Its goal, the corporation said, is to begin phasing in new services now so that it can have the full central counterparty capabilities up and running within two years.
FICC, which is a subsidiary of The Depository Trust & Clearing Corporation and last year cleared $75.6 trillion in mortgage-backed securities transactions, laid out its plans for building the new services today in a paper called "A Central Counterparty for Mortgage-Backed Securities: Paving the Way."
"When we get the central counterparty fully operational, we expect to lower clearing costs, reduce operational and counterparty risk, decrease our customers' capital charges and bring down the fail and financing expenses of our clearing members," said Tom Costa, managing director of DTCC Clearance and Settlement and head of FICC. "After several years of planning, extensive discussions with our customers and a thorough analysis of required systems capabilities, we're primed to get started," Costa said.
In trading mortgage-backed securities, financial institutions use the Electronic Pool Notification service operated by FICC's Mortgage-Backed Securities Division to allocate pools of mortgages to their trading positions. Because FICC does not function as a central counterparty for these trades, however, every obligation remaining after completion of the netting process must be allocated and then subsequently settled separately with each individual counterparty, which results in a series of disconnected processes.

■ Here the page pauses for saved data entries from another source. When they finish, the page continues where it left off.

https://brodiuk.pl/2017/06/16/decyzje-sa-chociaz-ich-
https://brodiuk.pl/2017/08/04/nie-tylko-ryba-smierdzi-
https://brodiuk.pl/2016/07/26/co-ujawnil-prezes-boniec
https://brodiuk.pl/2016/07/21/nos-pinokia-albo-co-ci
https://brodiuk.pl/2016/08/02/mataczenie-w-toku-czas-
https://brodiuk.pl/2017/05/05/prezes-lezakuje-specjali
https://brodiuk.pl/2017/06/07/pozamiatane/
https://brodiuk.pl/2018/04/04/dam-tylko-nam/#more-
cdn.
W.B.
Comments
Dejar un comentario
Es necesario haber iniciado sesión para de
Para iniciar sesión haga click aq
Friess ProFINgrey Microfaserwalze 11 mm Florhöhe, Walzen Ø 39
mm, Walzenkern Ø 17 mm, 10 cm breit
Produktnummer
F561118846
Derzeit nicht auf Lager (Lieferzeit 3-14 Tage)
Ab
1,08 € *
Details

In order to help the industry transition to a more efficient "straight-through" central counterparty model, FICC plans to phase in implementation of the services necessary to support the new central counterparty in three separate steps.
Phase I: In the first phase, FICC plans allow for the matching of specified pool trades via its real-time trade matching (RTTM) service. Scheduled for customer testing in the fourth quarter of 2006, "specified pool trade matching" will enable mortgage-backed securities trades to be submitted into FICC's real-time trade matching service for bilateral matching when both parties to the trade agree-at the time the trade is executed-exactly which pool number needs to be delivered on settlement date.

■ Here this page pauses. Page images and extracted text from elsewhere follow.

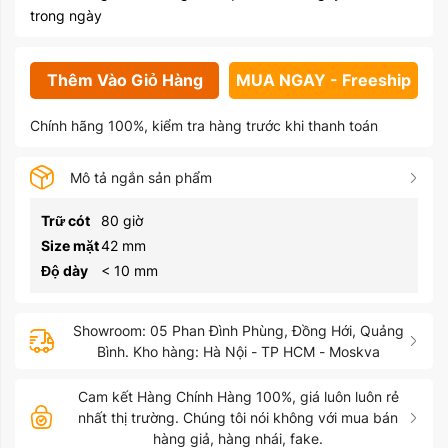
trong ngày
Thêm Vào Giỏ Hàng
MUA NGAY - Freeship
Chính hãng 100%, kiểm tra hàng trước khi thanh toán
Mô tả ngắn sản phẩm
Trữ cót
80 giờ
Size mặt
42 mm
Độ dày
< 10 mm
Showroom: 05 Phan Đình Phùng, Đồng Hới, Quảng
Bình. Kho hàng: Hà Nội - TP HCM - Moskva
Cam kết Hàng Chính Hàng 100%, giá luôn luôn rẻ
nhất thị trường. Chúng tôi nói không với mua bán
hàng giả, hàng nhái, fake.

Phase II: The second phase FICC plans to implement involves simplifying and automating the routines for substituting the mortgages allocated to a pool. This step is scheduled for customer testing during the first quarter of 2007, with production roll-out to members during the second quarter.

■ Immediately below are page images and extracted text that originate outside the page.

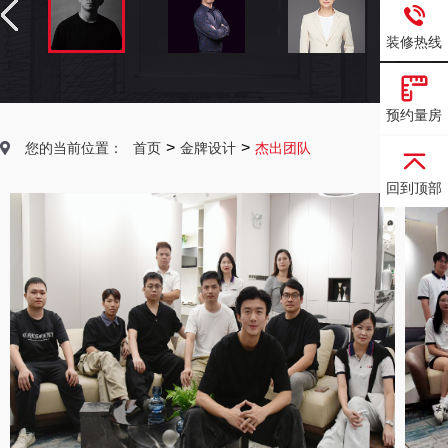
装修热线
预约量房
>
>
您的当前位置：
首页
金牌设计
杰出团队
回到顶部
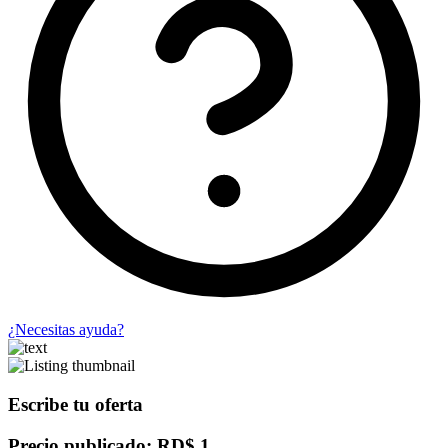
¿Necesitas ayuda?
Escribe tu oferta
Precio publicado: RD$ 1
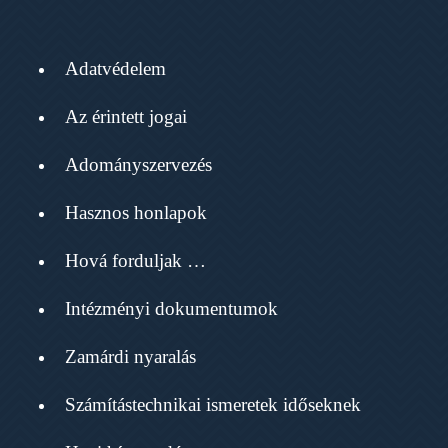
Adatvédelem
Az érintett jogai
Adományszervezés
Hasznos honlapok
Hová forduljak …
Intézményi dokumentumok
Zamárdi nyaralás
Számítástechnikai ismeretek időseknek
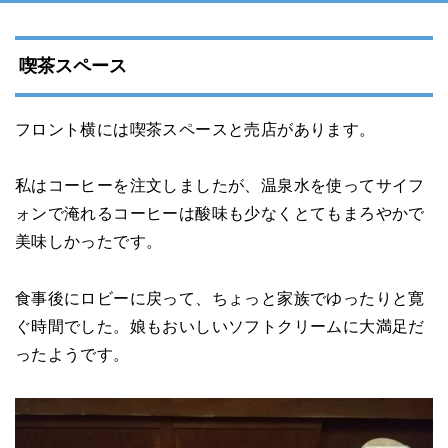
喫茶スペース
フロント横には喫茶スペースと売店があります。
私はコーヒーを注文しましたが、温泉水を使ってサイフ
ォンで淹れるコーヒーは酸味も少なくとてもまろやかで
美味しかったです。
食事後にロビーに戻って、ちょっと家族でゆったりと寛
ぐ時間でした。娘もおいしいソフトクリームに大満足だ
ったようです。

Phase III: The next phase FICC will implement will allow for central counterparty netting-and guaranteed settlement-of specified pool trades, as well as pools allocated to a trade position. Tentatively scheduled for introduction by year-end 2007, this will eventually allow for full, multilateral pool netting and means that FICC will step in as a central counterparty to net pool obligations.
Costa noted that FICC has been in discussion with its customers who trade mortgage-backed securities since the publication of a white paper in 2003 that first broached the idea of creating a central counterparty. The creation of an industry working group in 2004 helped move the project along, he said.
The schedule to complete the project is ambitious, according to Susan Tysk, managing director for Product Management in DTCC's Clearance and Settlement Group. "We'll be working closely with market participants to review outstanding issues, to clarify business requirements critical to implementing the three phases, and to define new industry practices or processes that may need to be adopted," said Tysk.